_What this task involves_.
Extract each of the lines below and reproduce them all word for word, without changing anything.

[Saved entries]

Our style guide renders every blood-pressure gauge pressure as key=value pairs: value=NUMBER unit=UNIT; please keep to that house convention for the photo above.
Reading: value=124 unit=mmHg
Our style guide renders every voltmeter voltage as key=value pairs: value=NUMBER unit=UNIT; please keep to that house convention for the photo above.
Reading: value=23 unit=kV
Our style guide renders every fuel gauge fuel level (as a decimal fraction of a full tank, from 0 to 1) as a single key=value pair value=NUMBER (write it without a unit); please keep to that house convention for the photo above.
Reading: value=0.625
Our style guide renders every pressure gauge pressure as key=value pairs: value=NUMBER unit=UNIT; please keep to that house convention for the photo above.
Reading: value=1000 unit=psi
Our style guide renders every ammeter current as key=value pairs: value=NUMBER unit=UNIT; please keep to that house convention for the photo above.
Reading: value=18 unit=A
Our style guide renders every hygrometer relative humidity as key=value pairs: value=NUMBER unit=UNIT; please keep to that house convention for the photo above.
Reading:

_Solution to the problem_.
Our style guide renders every blood-pressure gauge pressure as key=value pairs: value=NUMBER unit=UNIT; please keep to that house convention for the photo above.
Reading: value=124 unit=mmHg
Our style guide renders every voltmeter voltage as key=value pairs: value=NUMBER unit=UNIT; please keep to that house convention for the photo above.
Reading: value=23 unit=kV
Our style guide renders every fuel gauge fuel level (as a decimal fraction of a full tank, from 0 to 1) as a single key=value pair value=NUMBER (write it without a unit); please keep to that house convention for the photo above.
Reading: value=0.625
Our style guide renders every pressure gauge pressure as key=value pairs: value=NUMBER unit=UNIT; please keep to that house convention for the photo above.
Reading: value=1000 unit=psi
Our style guide renders every ammeter current as key=value pairs: value=NUMBER unit=UNIT; please keep to that house convention for the photo above.
Reading: value=18 unit=A
Our style guide renders every hygrometer relative humidity as key=value pairs: value=NUMBER unit=UNIT; please keep to that house convention for the photo above.
Reading:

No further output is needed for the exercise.